Set every record down again, identical to the original.

++++

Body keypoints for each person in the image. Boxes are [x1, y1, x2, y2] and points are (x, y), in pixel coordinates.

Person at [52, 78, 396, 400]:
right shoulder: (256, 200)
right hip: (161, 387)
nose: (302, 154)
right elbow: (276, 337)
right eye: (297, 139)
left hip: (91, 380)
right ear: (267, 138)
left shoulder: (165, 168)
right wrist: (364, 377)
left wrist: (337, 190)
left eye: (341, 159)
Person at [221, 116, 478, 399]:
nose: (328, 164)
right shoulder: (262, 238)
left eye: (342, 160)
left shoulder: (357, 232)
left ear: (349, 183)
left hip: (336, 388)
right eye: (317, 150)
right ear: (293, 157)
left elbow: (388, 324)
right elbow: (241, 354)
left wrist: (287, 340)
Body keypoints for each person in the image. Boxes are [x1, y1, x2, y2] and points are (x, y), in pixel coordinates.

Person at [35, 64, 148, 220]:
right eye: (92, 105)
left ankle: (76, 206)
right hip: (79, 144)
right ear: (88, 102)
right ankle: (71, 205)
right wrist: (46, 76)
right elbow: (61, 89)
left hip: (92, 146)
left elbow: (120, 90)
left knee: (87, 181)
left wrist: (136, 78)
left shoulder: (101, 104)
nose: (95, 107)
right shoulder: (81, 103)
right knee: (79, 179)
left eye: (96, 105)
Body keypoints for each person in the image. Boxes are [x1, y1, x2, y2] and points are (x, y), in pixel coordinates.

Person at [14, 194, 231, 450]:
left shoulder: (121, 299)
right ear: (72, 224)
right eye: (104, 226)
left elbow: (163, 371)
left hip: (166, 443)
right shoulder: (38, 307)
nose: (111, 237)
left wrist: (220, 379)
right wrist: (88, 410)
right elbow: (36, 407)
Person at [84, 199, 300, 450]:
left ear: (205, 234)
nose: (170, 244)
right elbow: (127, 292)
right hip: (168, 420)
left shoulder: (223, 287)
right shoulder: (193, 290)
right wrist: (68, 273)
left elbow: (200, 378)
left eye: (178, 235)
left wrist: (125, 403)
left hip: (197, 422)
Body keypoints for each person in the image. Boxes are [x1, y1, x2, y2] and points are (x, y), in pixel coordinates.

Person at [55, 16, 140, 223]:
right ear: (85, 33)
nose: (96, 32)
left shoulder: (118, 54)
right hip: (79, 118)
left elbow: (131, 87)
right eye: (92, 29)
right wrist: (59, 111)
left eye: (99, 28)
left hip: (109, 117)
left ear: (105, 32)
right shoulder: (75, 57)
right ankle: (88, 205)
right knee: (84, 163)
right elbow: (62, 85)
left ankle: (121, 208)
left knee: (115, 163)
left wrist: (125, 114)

++++

## Result of this task
Body keypoints for each person in the image. Boxes are [x1, y1, x2, y2] and points are (x, y), in pixel coordinates.

Person at [52, 78, 396, 400]:
right shoulder: (256, 200)
right hip: (161, 387)
nose: (302, 154)
right elbow: (276, 337)
right eye: (297, 139)
left hip: (91, 380)
right ear: (267, 138)
left shoulder: (165, 168)
right wrist: (364, 377)
left wrist: (337, 190)
left eye: (341, 159)
Person at [221, 116, 478, 399]:
nose: (328, 164)
right shoulder: (262, 238)
left eye: (342, 160)
left shoulder: (357, 232)
left ear: (349, 183)
left hip: (336, 388)
right eye: (317, 150)
right ear: (293, 157)
left elbow: (388, 324)
right elbow: (241, 354)
left wrist: (287, 340)
Body keypoints for each person in the image. Boxes are [x1, y1, x2, y2] and points are (x, y), in pixel coordinates.

Person at [35, 64, 148, 220]:
right eye: (92, 105)
left ankle: (76, 206)
right hip: (79, 144)
right ear: (88, 102)
right ankle: (71, 205)
right wrist: (46, 76)
right elbow: (61, 89)
left hip: (92, 146)
left elbow: (120, 90)
left knee: (87, 181)
left wrist: (136, 78)
left shoulder: (101, 104)
nose: (95, 107)
right shoulder: (81, 103)
right knee: (79, 179)
left eye: (96, 105)
Body keypoints for each person in the image. Boxes are [x1, y1, x2, y2] and points are (x, y), in pixel coordinates.

Person at [14, 194, 231, 450]:
left shoulder: (121, 299)
right ear: (72, 224)
right eye: (104, 226)
left elbow: (163, 371)
left hip: (166, 443)
right shoulder: (38, 307)
nose: (111, 237)
left wrist: (220, 379)
right wrist: (88, 410)
right elbow: (36, 407)
Person at [84, 199, 300, 450]:
left ear: (205, 234)
nose: (170, 244)
right elbow: (127, 292)
right hip: (168, 420)
left shoulder: (223, 287)
right shoulder: (193, 290)
right wrist: (68, 273)
left elbow: (200, 378)
left eye: (178, 235)
left wrist: (125, 403)
left hip: (197, 422)
Body keypoints for each person in the image. Boxes are [x1, y1, x2, y2] and points are (x, y), in pixel coordinates.

Person at [55, 16, 140, 223]:
right ear: (85, 33)
nose: (96, 32)
left shoulder: (118, 54)
right hip: (79, 118)
left elbow: (131, 87)
right eye: (92, 29)
right wrist: (59, 111)
left eye: (99, 28)
left hip: (109, 117)
left ear: (105, 32)
right shoulder: (75, 57)
right ankle: (88, 205)
right knee: (84, 163)
right elbow: (62, 85)
left ankle: (121, 208)
left knee: (115, 163)
left wrist: (125, 114)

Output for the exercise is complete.